I started thinking about FIRE at age 24 (mid 1980s). I had a crude spreadsheet at the time that helped me conclude that liberal arts undergrad was not going to get it done. That led to business school (MBA) and Megacorp. I maintained various spreadsheets throughout my working career and always had a keen interest in investing and FI, and generally did a decent job of LBYM and staying on-track.

But, I would say that FIRE became a "priority" in early 2009 at age 48. Several things happened around this time... the economy was in shambles, work had become increasingly stressful, compensation was flattening, travel and workload increased, blood pressure was on the uptick, etc... but I also started to resent the fact that I had so little time for hobbies and other interests outside of work. I wanted to start a new chapter while I was young enough to keep the plot interesting.

So, I dusted off the old spreadsheets, added lots of new what-if scenario models, and started seriously looking for specific answers: When? What has to happen between now and then? The answers were more favorable than I thought. We were capable of retiring at that time, but the lifestyle "hit" would have been a little tough, and I was nervous with one in college, another about to start, and the highly uncertain economic condition at the time. I knew 55 was do-able, and that had always been the baseline plan. But given my work situation, it seemed like an eternity from age 48. So, we tightened the belt, doubled-down on savings, tweaked a few investments, and tracked the results continuously. With those actions and a cooperative market, I pulled the trigger at 52 in 2013.
When I graduated college I had two financial goals - buy a house and save enough to retire someday. I bought my first house in 1988 (age 26). Retirement then became the goal. Over the next 4 years we saved a very high portion of our salaries. At age 30 the goal changed from "retirement" to early retirement - with a target age of 50.

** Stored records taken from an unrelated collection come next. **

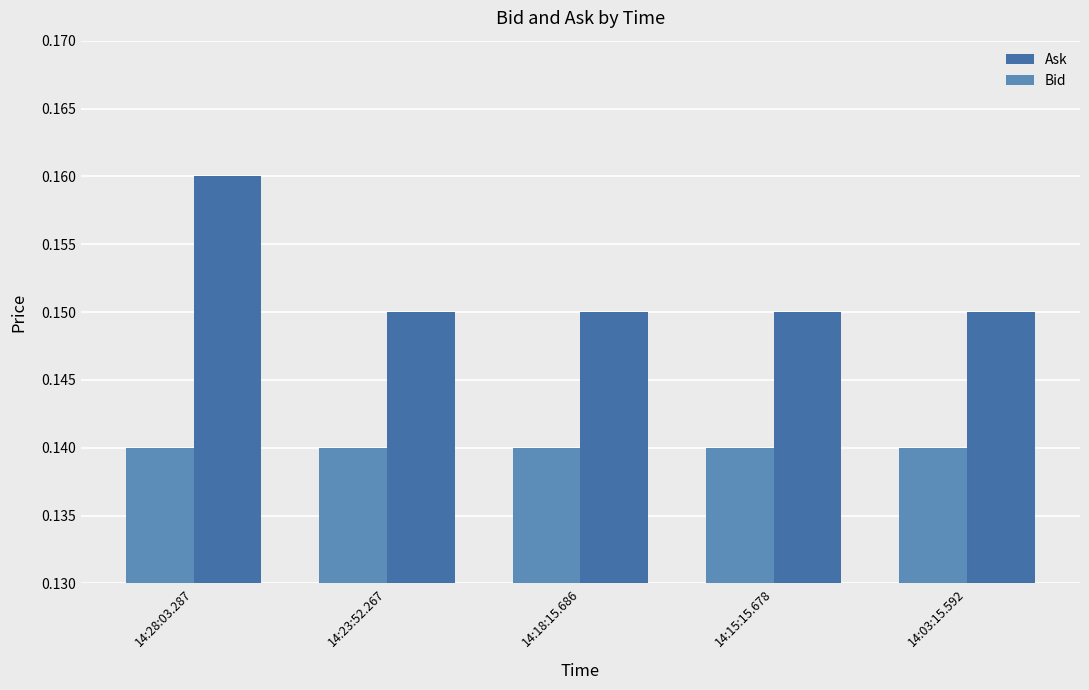

What is the minimum value shown in the chart?

0.1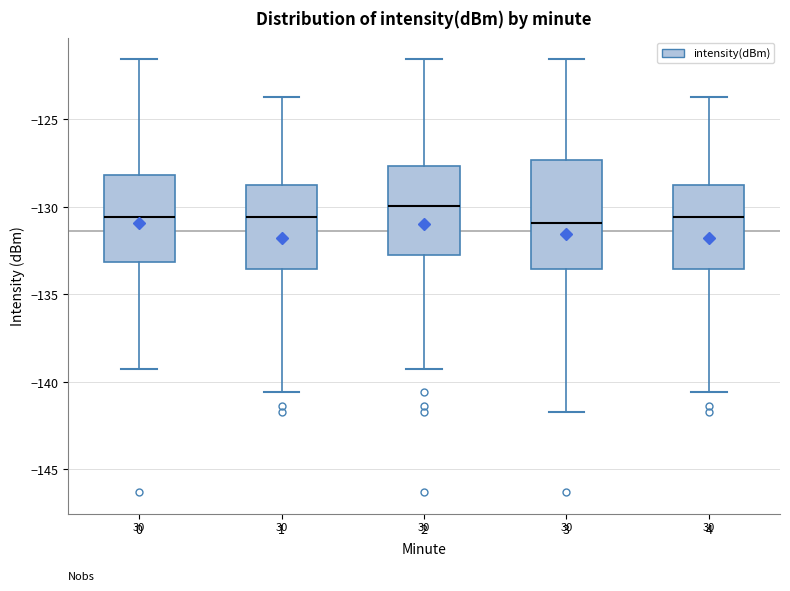

Where does the lower whisker of the box at x = 2 end on the y-axis? The values are not printed on the chart, so give them approximately, as read against the axis.

-139.5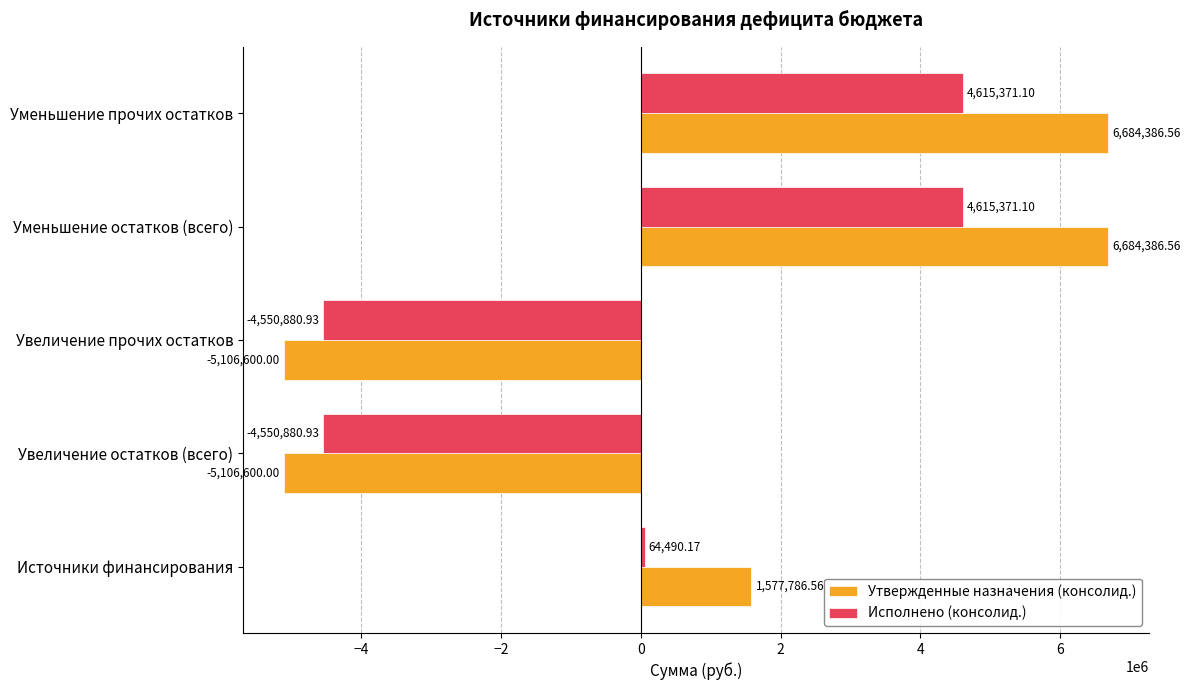

List the series in order of their peak value, lowest first.

Исполнено (консолид.), Утвержденные назначения (консолид.)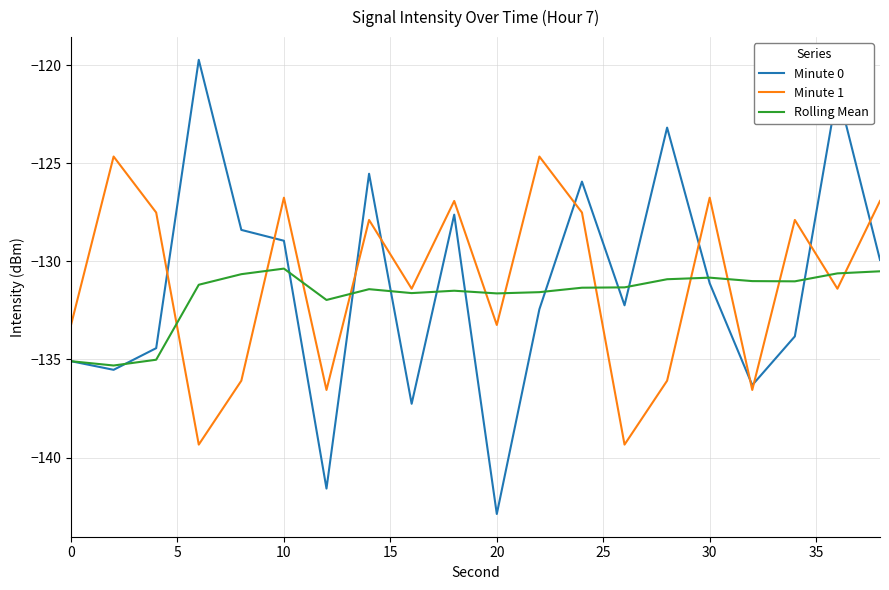

True or false: Minute 1 has more than 0 interior local peaks.

True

DH and I have always led a LBYM lifestyle with an eye towards building up the savings account balance. I'm not sure we had any idea of being FI or RE, but financial security has always been important to us. In our early 40's we started seriously thinking about FI and 50 is when we seriously started planning for RE with a target of 2016.
I (56) pulled the trigger a bit early and retired in August this year to spend time with my Mom before she passed away. DH is still on target for 2016 and counting the days!
I've been saving for retirement since after graduation, starting at 22. ER became an interest at 35, after my dad's Cancer diagnosis just 18mos after his retirement. Now 37, I have my plan to be FI by 42 including military pension. Whether or not I (we) RE remains to be seen. We might work longer for those first class tickets to Europe... (oh the shame!!). Either way, we will retire well before SS retirement age.
Probably about age 50, we realized that neither my husband or I could continue to work until 66 or later due to stressful jobs. So even though we won't be terribly early, it's a few years earlier than we thought we could.